Provided records:
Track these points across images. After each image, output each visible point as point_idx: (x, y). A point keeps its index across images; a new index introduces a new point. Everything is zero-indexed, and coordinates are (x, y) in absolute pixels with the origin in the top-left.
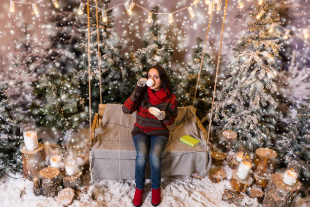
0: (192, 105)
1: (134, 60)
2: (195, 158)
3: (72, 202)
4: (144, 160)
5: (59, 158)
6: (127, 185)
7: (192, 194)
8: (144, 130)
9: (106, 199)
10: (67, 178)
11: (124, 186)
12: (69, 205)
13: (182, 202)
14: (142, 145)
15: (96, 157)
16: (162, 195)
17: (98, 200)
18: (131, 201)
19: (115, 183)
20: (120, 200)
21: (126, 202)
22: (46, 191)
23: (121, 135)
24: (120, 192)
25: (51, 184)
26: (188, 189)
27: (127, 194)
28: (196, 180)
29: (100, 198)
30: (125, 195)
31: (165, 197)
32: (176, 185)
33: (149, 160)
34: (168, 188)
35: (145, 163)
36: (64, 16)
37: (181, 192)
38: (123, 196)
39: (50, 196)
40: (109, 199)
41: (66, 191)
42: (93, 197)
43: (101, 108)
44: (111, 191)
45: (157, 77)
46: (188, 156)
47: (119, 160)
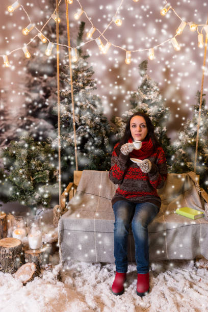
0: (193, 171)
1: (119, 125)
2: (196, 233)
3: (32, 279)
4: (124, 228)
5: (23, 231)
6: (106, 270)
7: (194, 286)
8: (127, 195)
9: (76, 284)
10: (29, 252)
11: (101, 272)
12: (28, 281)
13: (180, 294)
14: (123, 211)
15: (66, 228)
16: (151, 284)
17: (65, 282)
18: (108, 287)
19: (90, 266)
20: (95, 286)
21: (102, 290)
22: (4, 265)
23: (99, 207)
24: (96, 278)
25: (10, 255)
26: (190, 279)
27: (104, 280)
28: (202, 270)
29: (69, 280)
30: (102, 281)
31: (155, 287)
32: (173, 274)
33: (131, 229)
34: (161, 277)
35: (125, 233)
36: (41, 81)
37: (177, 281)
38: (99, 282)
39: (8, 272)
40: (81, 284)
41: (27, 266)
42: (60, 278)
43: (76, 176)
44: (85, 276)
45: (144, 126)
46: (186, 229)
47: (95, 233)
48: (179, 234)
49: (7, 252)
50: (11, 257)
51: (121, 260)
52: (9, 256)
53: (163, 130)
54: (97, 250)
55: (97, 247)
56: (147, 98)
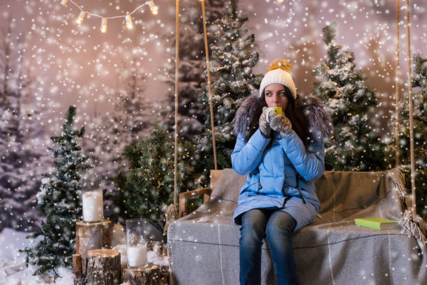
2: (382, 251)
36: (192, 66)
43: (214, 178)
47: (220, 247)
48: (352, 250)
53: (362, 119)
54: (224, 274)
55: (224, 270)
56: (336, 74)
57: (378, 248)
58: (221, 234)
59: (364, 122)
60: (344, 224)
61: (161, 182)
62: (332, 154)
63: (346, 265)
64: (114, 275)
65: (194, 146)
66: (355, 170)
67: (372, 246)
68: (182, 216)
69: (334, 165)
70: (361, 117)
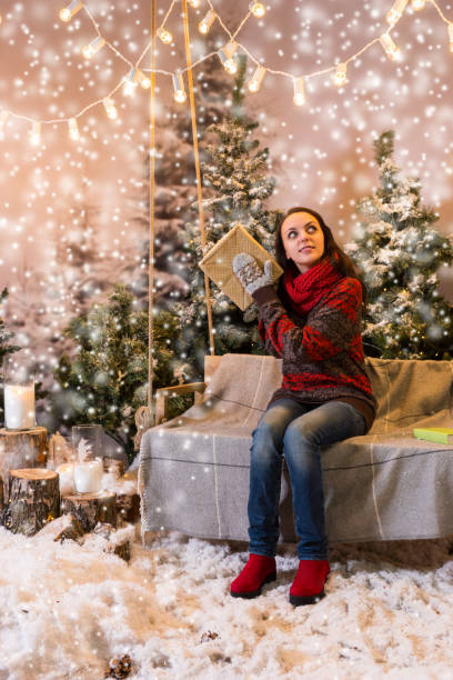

Work to be completed: Can you update the rows above so that every "images" becomes "frames", with nothing else changed and the pictures left out?

Result of the exercise:
Track these points across frames. After each image, output each visible point as point_idx: (x, y). A point keeps its index across frames; a new index introduces a new point. Everything is zero-indexed, and coordinates are (x, y) in absolute pixels with the origin in the top-left.
0: (192, 105)
1: (134, 60)
2: (195, 158)
3: (72, 202)
4: (144, 160)
5: (59, 158)
6: (127, 185)
7: (192, 194)
8: (144, 130)
9: (106, 199)
10: (67, 178)
11: (124, 186)
12: (69, 205)
13: (182, 202)
14: (142, 145)
15: (96, 157)
16: (162, 195)
17: (98, 200)
18: (131, 201)
19: (115, 183)
20: (120, 200)
21: (126, 202)
22: (46, 191)
23: (121, 135)
24: (120, 192)
25: (51, 184)
26: (188, 189)
27: (127, 194)
28: (196, 180)
29: (100, 198)
30: (125, 195)
31: (165, 197)
32: (176, 185)
33: (149, 160)
34: (168, 188)
35: (145, 163)
36: (64, 16)
37: (181, 192)
38: (123, 196)
39: (50, 196)
40: (109, 199)
41: (66, 191)
42: (93, 197)
43: (101, 108)
44: (111, 191)
45: (157, 77)
46: (188, 156)
47: (119, 160)
0: (193, 171)
1: (119, 125)
2: (196, 233)
3: (32, 279)
4: (124, 228)
5: (23, 231)
6: (106, 270)
7: (194, 286)
8: (127, 195)
9: (76, 284)
10: (29, 252)
11: (101, 272)
12: (28, 281)
13: (180, 294)
14: (123, 211)
15: (66, 228)
16: (151, 284)
17: (65, 282)
18: (108, 287)
19: (90, 266)
20: (95, 286)
21: (102, 290)
22: (4, 265)
23: (99, 207)
24: (96, 278)
25: (10, 255)
26: (190, 279)
27: (104, 280)
28: (202, 270)
29: (69, 280)
30: (102, 281)
31: (155, 287)
32: (173, 274)
33: (131, 229)
34: (161, 277)
35: (125, 233)
36: (41, 81)
37: (177, 281)
38: (99, 282)
39: (8, 272)
40: (81, 284)
41: (27, 266)
42: (60, 278)
43: (76, 176)
44: (85, 276)
45: (144, 126)
46: (186, 229)
47: (95, 233)
48: (179, 234)
49: (7, 252)
50: (11, 257)
51: (121, 260)
52: (9, 256)
53: (163, 130)
54: (97, 250)
55: (97, 247)
56: (147, 98)
2: (382, 251)
36: (192, 66)
43: (214, 178)
47: (220, 247)
48: (352, 250)
53: (362, 119)
54: (224, 274)
55: (224, 270)
56: (336, 74)
57: (378, 248)
58: (221, 234)
59: (364, 122)
60: (344, 224)
61: (161, 182)
62: (332, 154)
63: (346, 265)
64: (114, 275)
65: (194, 146)
66: (355, 170)
67: (372, 246)
68: (182, 216)
69: (334, 165)
70: (361, 117)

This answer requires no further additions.